阪神私設応援団元代表で、兵庫県尼崎市で板金工場を営む西河秀文さん(65)は85年のあの日、神宮球場で優勝を味わった。カーネル人形の救出劇を見て「朝から晩まで真っ黒になって働き、試合も欠かさず見たなあ」と懐かしい思いがこみ上げた。
15歳で集団就職香川県から大阪に出てきた。34歳で工場を構え、85年のプラザ合意を機に生まれたバブル景気に乗って、一時は従業員を20人雇った。だが、バブル崩壊とともに目の病気を患い、不況で仕事を縮小し、応援団も離れた。「沸き立ったあの時代、私も脂ののりきったあのころにかえりたいなあ」

昭和60年(1985年)といえば、上記の記事にあるように、バブル経済へ向かって日本全体が大きく舵を切った年でもあり、その後の上り坂のスタートに立った年であったということも言えるように思います。平成3年当時のバブル崩壊まで、日本全体が沸き立っていたもので、今なお、当時を懐かしむ人々が少なくないのはわかる気がします。
私は、今月で45歳になりますが、振り返って思うと、自分の将来や法曹界といったことに、明るく牧歌的な希望を抱いていた昭和60年当時(その年の3月で21歳)に戻りたい、という気もして、記事にある「沸き立ったあの時代、私も脂ののりきったあのころにかえりたいなあ」という言葉には、強く共感を覚えるものがありました。
しかし、人は過去に戻ることはできず、人生をやり直すこともできないのであり、過去への思いは思いとして、前を向いて生きて行かねばならず、「カーネル出現」も、前向きに捉えたい、捉えなければ、と思いました。

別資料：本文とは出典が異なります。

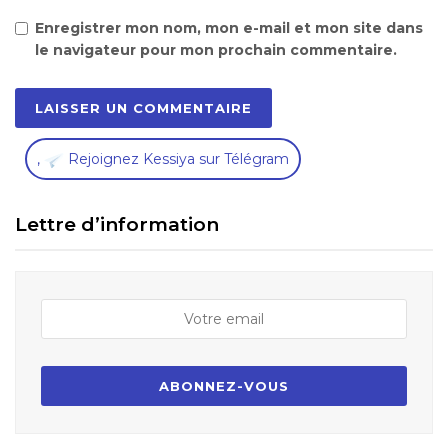
Enregistrer mon nom, mon e-mail et mon site dans
le navigateur pour mon prochain commentaire.
,
Rejoignez Kessiya sur Télégram
Lettre d’information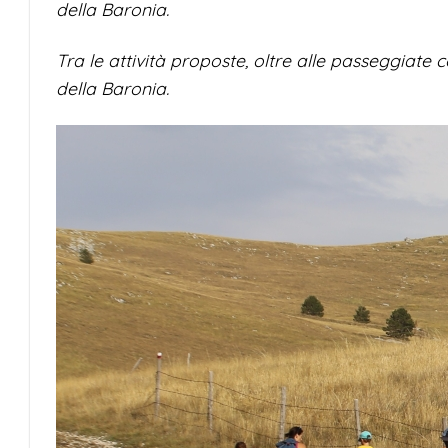
della Baronia.
Tra le attività proposte, oltre alle passeggiate co
della Baronia.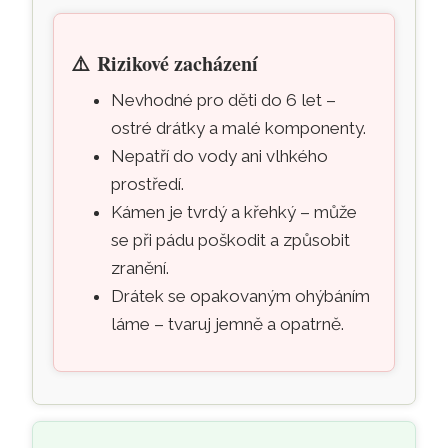
⚠️
Rizikové zacházení
Nevhodné pro děti do 6 let –
ostré drátky a malé komponenty.
Nepatří do vody ani vlhkého
prostředí.
Kámen je tvrdý a křehký – může
se při pádu poškodit a způsobit
zranění.
Drátek se opakovaným ohýbáním
láme – tvaruj jemně a opatrně.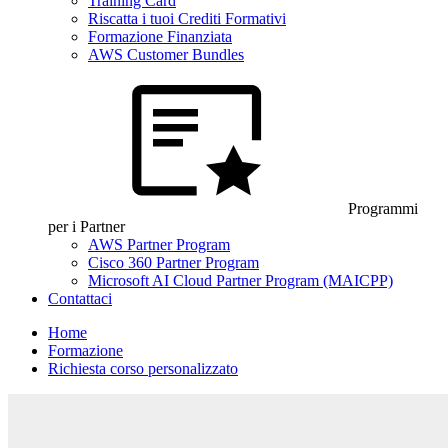
Training Card
Riscatta i tuoi Crediti Formativi
Formazione Finanziata
AWS Customer Bundles
Programmi
per i Partner
AWS Partner Program
Cisco 360 Partner Program
Microsoft AI Cloud Partner Program (MAICPP)
Contattaci
Home
Formazione
Richiesta corso personalizzato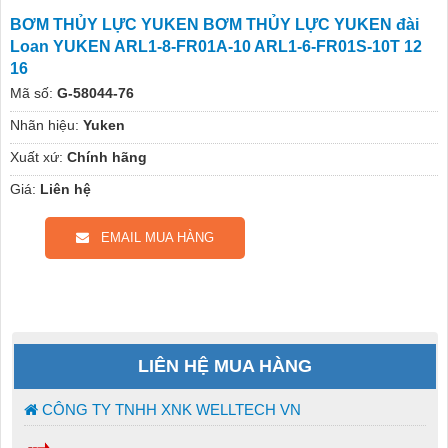
BƠM THỦY LỰC YUKEN BƠM THỦY LỰC YUKEN đài
Loan YUKEN ARL1-8-FR01A-10 ARL1-6-FR01S-10T 12
16
Mã số:
G-58044-76
Nhãn hiệu:
Yuken
Xuất xứ:
Chính hãng
Giá:
Liên hệ
EMAIL MUA HÀNG
LIÊN HỆ MUA HÀNG
CÔNG TY TNHH XNK WELLTECH VN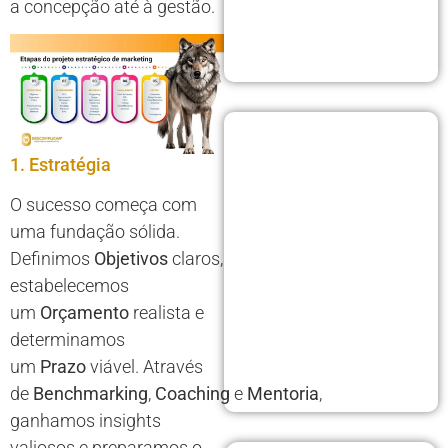
a concepção até à gestão.
1. Estratégia
O sucesso começa com
uma fundação sólida.
Definimos
Objetivos
claros,
estabelecemos
um
Orçamento
realista e
determinamos
um
Prazo
viável. Através
de
Benchmarking
,
Coaching
e
Mentoria
,
ganhamos insights
valiosos e preparamos o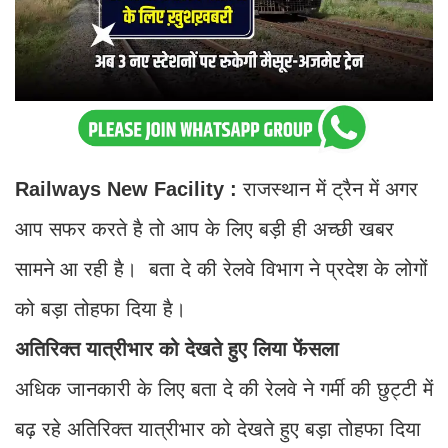
Railways New Facility :
राजस्थान में ट्रैन में अगर
आप सफर करते है तो आप के लिए बड़ी ही अच्छी खबर
सामने आ रही है। बता दे की रेलवे विभाग ने प्रदेश के लोगों
को बड़ा तोहफा दिया है।
अतिरिक्त यात्रीभार को देखते हुए लिया फेंसला
अधिक जानकारी के लिए बता दे की रेलवे ने गर्मी की छुट्टी में
बढ़ रहे अतिरिक्त यात्रीभार को देखते हुए बड़ा तोहफा दिया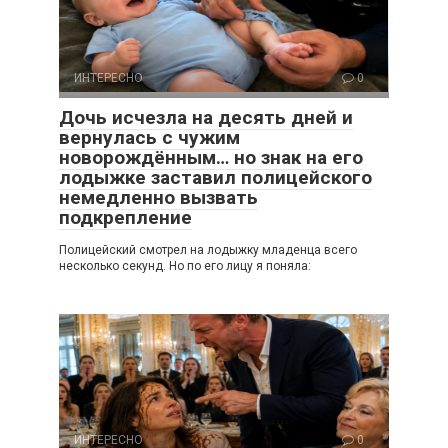
ИНТЕРЕСНО
0
Дочь исчезла на десять дней и
вернулась с чужим
новорождённым… но знак на его
лодыжке заставил полицейского
немедленно вызвать
подкрепление
Полицейский смотрел на лодыжку младенца всего
несколько секунд. Но по его лицу я поняла:
ИНТЕРЕСНО
0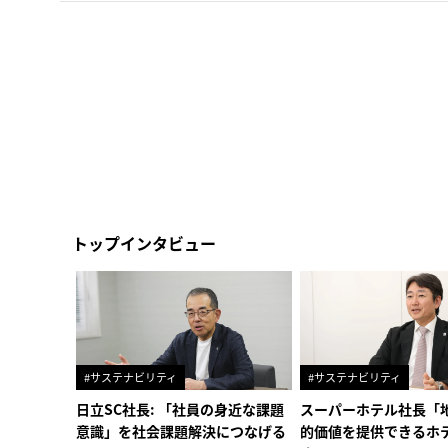
トップインタビュー
#サステナビリティ
#サステナビリティ
日立SC社長: 「社員の身近な課題
スーパーホテル社長「
意識」を社会課題解決につなげる
的価値を提供できるホ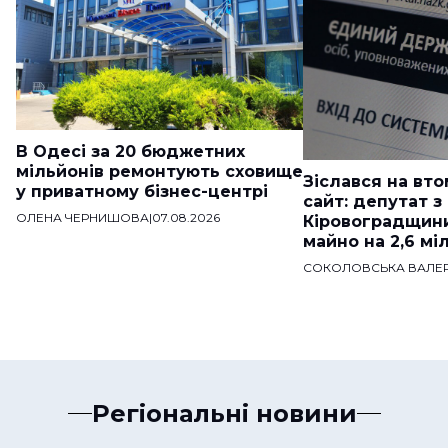
В Одесі за 20 бюджетних
мільйонів ремонтують сховище
Зіслався на вт
у приватному бізнес-центрі
сайт: депутат з
ОЛЕНА ЧЕРНИШОВА
|
07.08.2026
Кіровоградщини
майно на 2,6 мі
СОКОЛОВСЬКА ВАЛЕР
Регіональні новини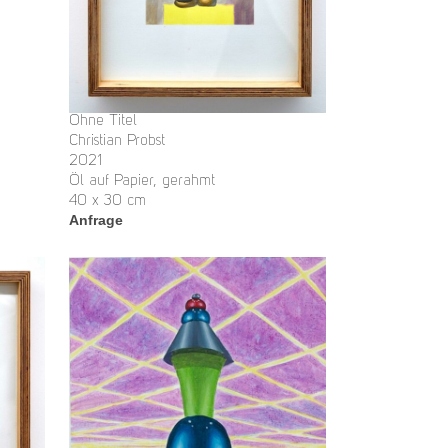
Ohne Titel
Christian Probst
2021
Öl auf Papier, gerahmt
40 x 30 cm
Anfrage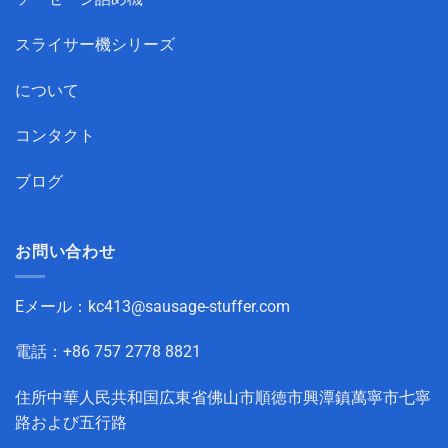
スライサー機シリーズ
について
コンタクト
ブログ
お問い合わせ
Eメール：
kc413@sausage-stuffer.com
電話：+86 757 2778 8821
住所中華人民共和国広東省佛山市順徳市興潭鎮萬寧市七寧
路および五行路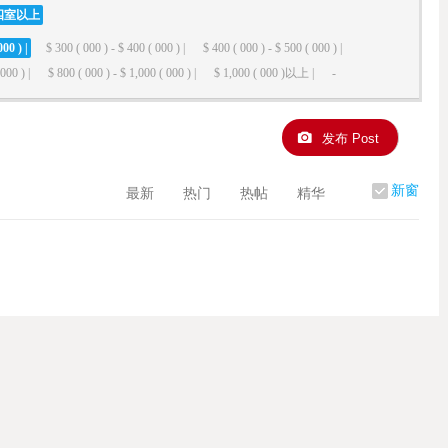
四室以上
000 ) |
$ 300 ( 000 ) - $ 400 ( 000 ) |
$ 400 ( 000 ) - $ 500 ( 000 ) |
000 ) |
$ 800 ( 000 ) - $ 1,000 ( 000 ) |
$ 1,000 ( 000 )以上 |
-
发布 Post
新窗
最新
热门
热帖
精华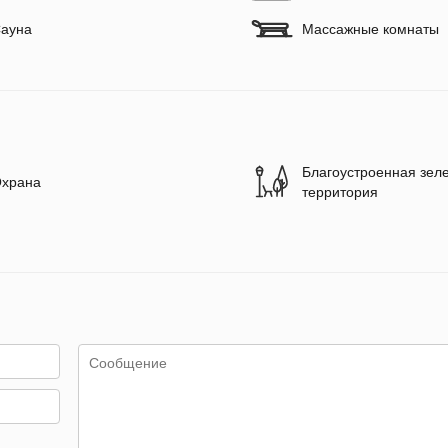
ауна
Массажные комнаты
Благоустроенная зел
храна
территория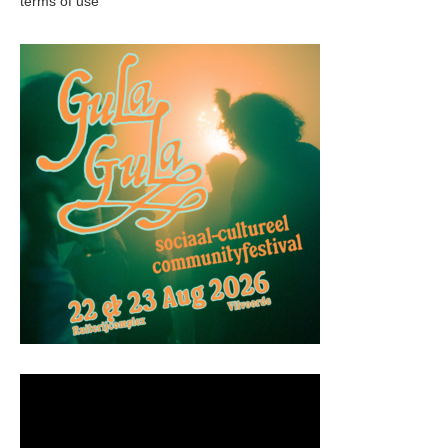
terms of use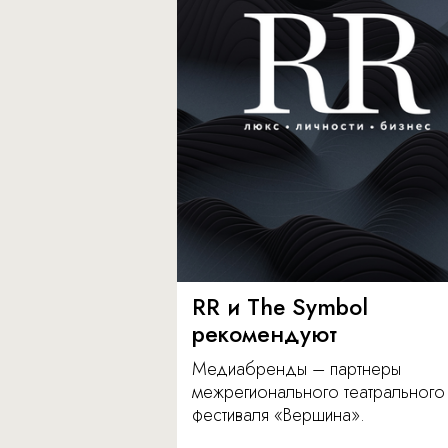
RR и The Symbol
рекомендуют
Медиабренды – партнеры
межрегионального театрального
фестиваля «Вершина».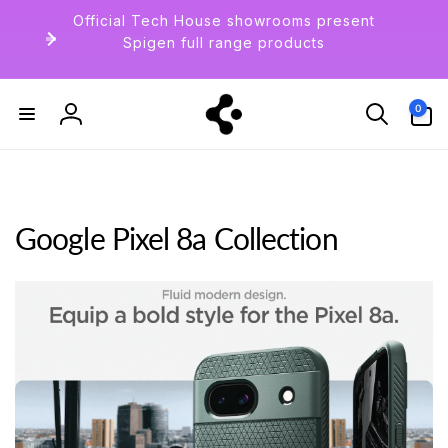
到
Official Tech House showrooms present
内
Spigen full range products
容
0
件
0
产
登
品
录
Google Pixel 8a Collection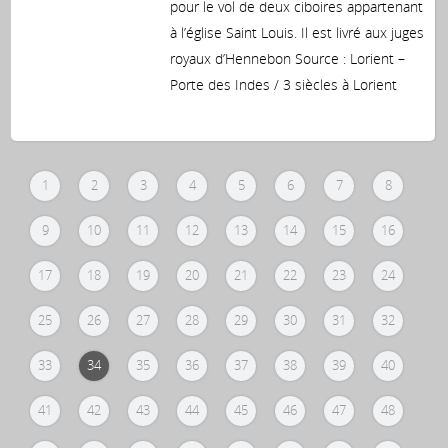
pour le vol de deux ciboires appartenant
à l’église Saint Louis. Il est livré aux juges
royaux d’Hennebon Source : Lorient –
Porte des Indes / 3 siècles à Lorient
1
2
3
4
5
6
7
8
9
10
11
12
13
14
15
16
17
18
19
20
21
22
23
24
25
26
27
28
29
30
31
32
33
34
35
36
37
38
39
40
41
42
43
44
45
46
47
48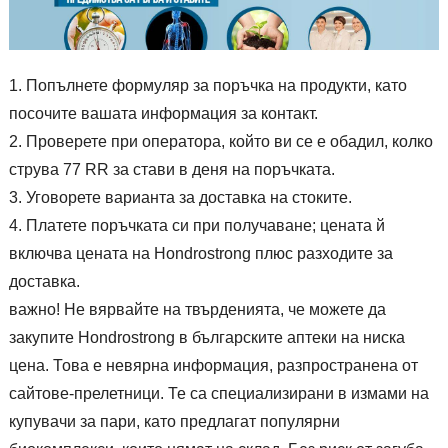
Попълнете формуляр за поръчка на продукти, като
посочите вашата информация за контакт.
Проверете при оператора, който ви се е обадил, колко
струва 77 RR за стави в деня на поръчката.
Уговорете варианта за доставка на стоките.
Платете поръчката си при получаване; цената й
включва цената на Hondrostrong плюс разходите за
доставка.
важно! Не вярвайте на твърденията, че можете да
закупите Hondrostrong в българските аптеки на ниска
цена. Това е невярна информация, разпространена от
сайтове-прелетници. Те са специализирани в измами на
купувачи за пари, като предлагат популярни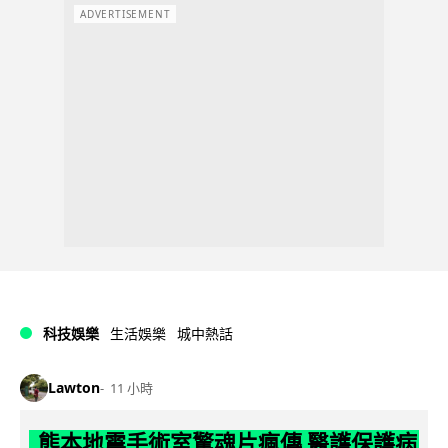
ADVERTISEMENT
科技娛樂
生活娛樂
城中熱話
Lawton
11 小時
熊本地震手術室驚魂片瘋傳 醫護保護病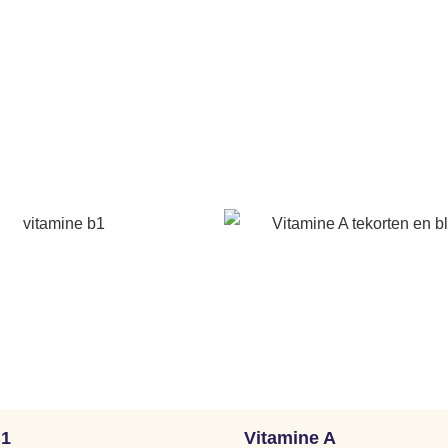
B1
Vitamine A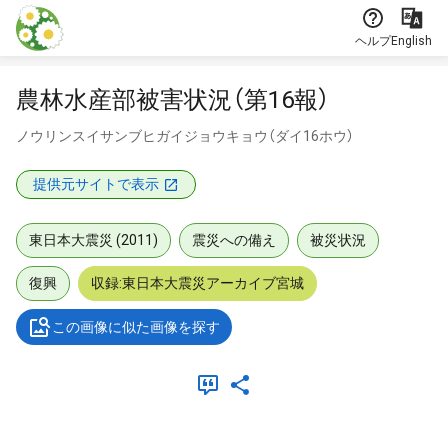
本文に飛ぶ
ヘルプ
English
農林水産部被害状況（第16報）
ノウリンスイサンブヒガイジョウキョウ（ダイ16ホウ）
提供元サイトで表示
東日本大震災 (2011)
震災への備え
被災状況
復興
収録:東日本大震災アーカイブ宮城
この画像に似た画像を探す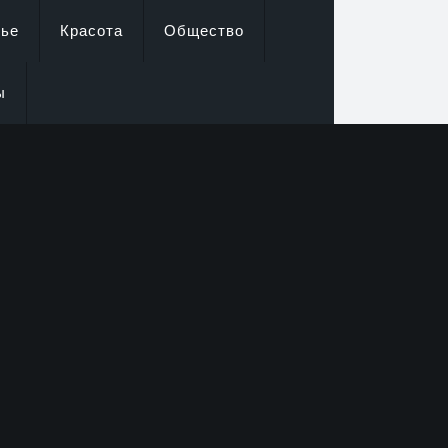
вье
Красота
Общество
ы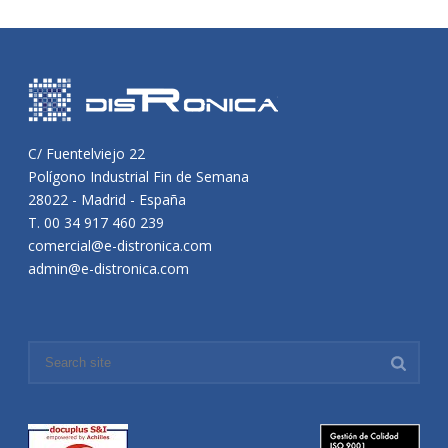
C/ Fuentelviejo 22
Polígono Industrial Fin de Semana
28022 - Madrid - España
T. 00 34 917 460 239
comercial@e-distronica.com
admin@e-distronica.com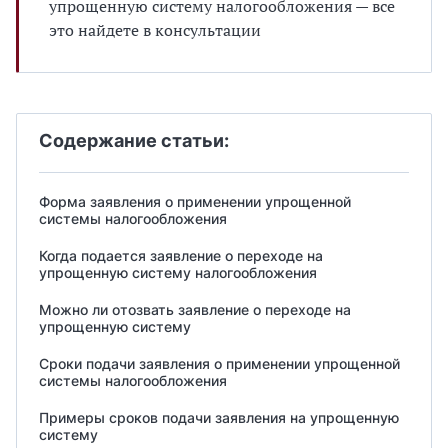
упрощенную систему налогообложения — все
это найдете в консультации
Содержание статьи:
Форма заявления о применении упрощенной
системы налогообложения
Когда подается заявление о переходе на
упрощенную систему налогообложения
Можно ли отозвать заявление о переходе на
упрощенную систему
Сроки подачи заявления о применении упрощенной
системы налогообложения
Примеры сроков подачи заявления на упрощенную
систему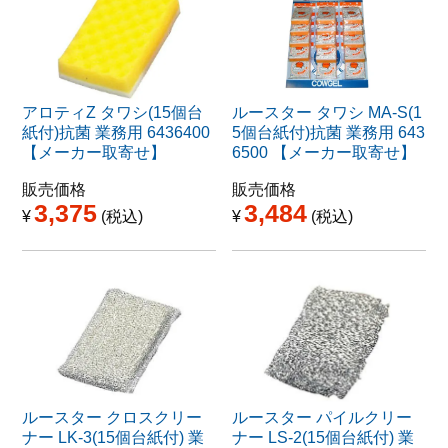
アロティZ タワシ(15個台
ルースター タワシ MA-S(1
紙付)抗菌 業務用 6436400
5個台紙付)抗菌 業務用 643
【メーカー取寄せ】
6500 【メーカー取寄せ】
販売価格
販売価格
3,375
3,484
¥
税込
¥
税込
ルースター クロスクリー
ルースター パイルクリー
ナー LK-3(15個台紙付) 業
ナー LS-2(15個台紙付) 業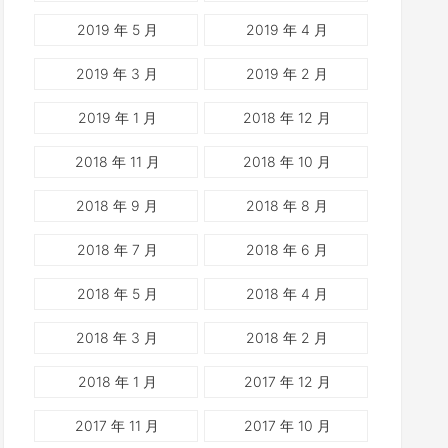
2019 年 5 月
2019 年 4 月
2019 年 3 月
2019 年 2 月
2019 年 1 月
2018 年 12 月
2018 年 11 月
2018 年 10 月
2018 年 9 月
2018 年 8 月
2018 年 7 月
2018 年 6 月
2018 年 5 月
2018 年 4 月
2018 年 3 月
2018 年 2 月
2018 年 1 月
2017 年 12 月
2017 年 11 月
2017 年 10 月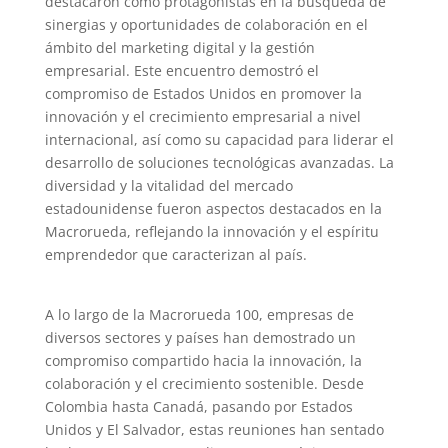
destacaron como protagonistas en la búsqueda de
sinergias y oportunidades de colaboración en el
ámbito del marketing digital y la gestión
empresarial. Este encuentro demostró el
compromiso de Estados Unidos en promover la
innovación y el crecimiento empresarial a nivel
internacional, así como su capacidad para liderar el
desarrollo de soluciones tecnológicas avanzadas. La
diversidad y la vitalidad del mercado
estadounidense fueron aspectos destacados en la
Macrorueda, reflejando la innovación y el espíritu
emprendedor que caracterizan al país.
A lo largo de la Macrorueda 100, empresas de
diversos sectores y países han demostrado un
compromiso compartido hacia la innovación, la
colaboración y el crecimiento sostenible. Desde
Colombia hasta Canadá, pasando por Estados
Unidos y El Salvador, estas reuniones han sentado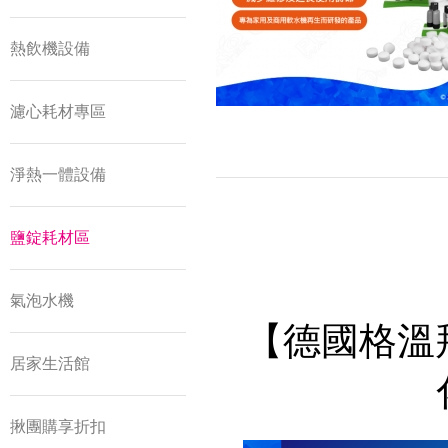
熱飲機設備
濾心耗材專區
淨熱一體設備
鹽錠耗材區
氣泡水機
【德國格溫拜
居家生活館
揪團購享折扣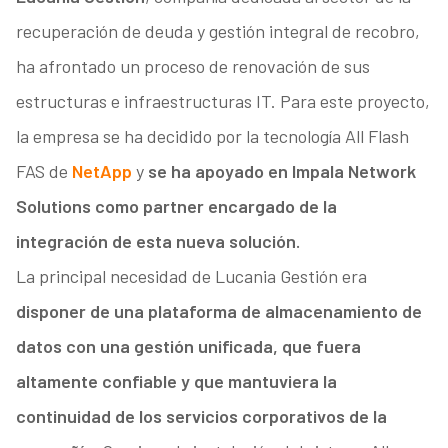
recuperación de deuda y gestión integral de recobro,
ha afrontado un proceso de renovación de sus
estructuras e infraestructuras IT. Para este proyecto,
la empresa se ha decidido por la tecnología All Flash
FAS de
NetApp
y
se ha apoyado en Impala Network
Solutions como partner encargado de la
integración de esta nueva solución.
La principal necesidad de Lucania Gestión era
disponer de una plataforma de almacenamiento de
datos con una gestión unificada, que fuera
altamente confiable y que mantuviera la
continuidad de los servicios corporativos de la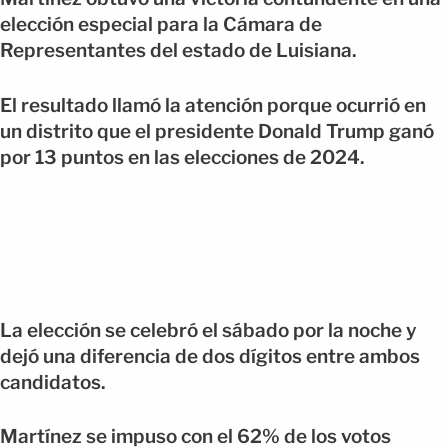
elección especial para la Cámara de
Representantes del estado de Luisiana.
El resultado llamó la atención porque ocurrió en
un distrito que el presidente Donald Trump ganó
por 13 puntos en las elecciones de 2024.
La elección se celebró el sábado por la noche y
dejó una diferencia de dos dígitos entre ambos
candidatos.
Martínez se impuso con el 62% de los votos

西松献金「首長ら複数政治家側に」 ダム受注目的 長野、大分でも

http://headlines.yahoo.co.jp/hl?a=20090315-00000502-san-soci

また、長野県の村井仁知事の衆院議員時代の秘書だった県の参事が2月、特捜部の事情聴取を受けた後、自殺した。検察関係者によると、村井氏が当選した18年の知事選前、西松から村井氏側にヤミ献金が渡った疑いがあることから、聴取は行われたという。
捜査関係者によると、ヤミ献金は、前任の田中康夫知事の「脱ダム宣言」で中止になった浅川ダムの工事計画の復活を見込んだものだった疑いがある。

http://d.hatena.ne.jp/yjochi/20090313#1236933156

で述べたような流れ(あくまで推測ですが)の中で、上記のような動きを位置づけてみると、特捜部の狙いがどこにあるか、どのあたりをターゲットにしているのか、といったことがにじみ出てくるようで、興味深いものがあります。
国策捜査ではないか、政治資金規正法違反にあたらないのではないか、といった議論は無駄ではありませんが、そういった議論のさらに奥で着々と動いているものは何か、といったことは考えてみる必要があるでしょう。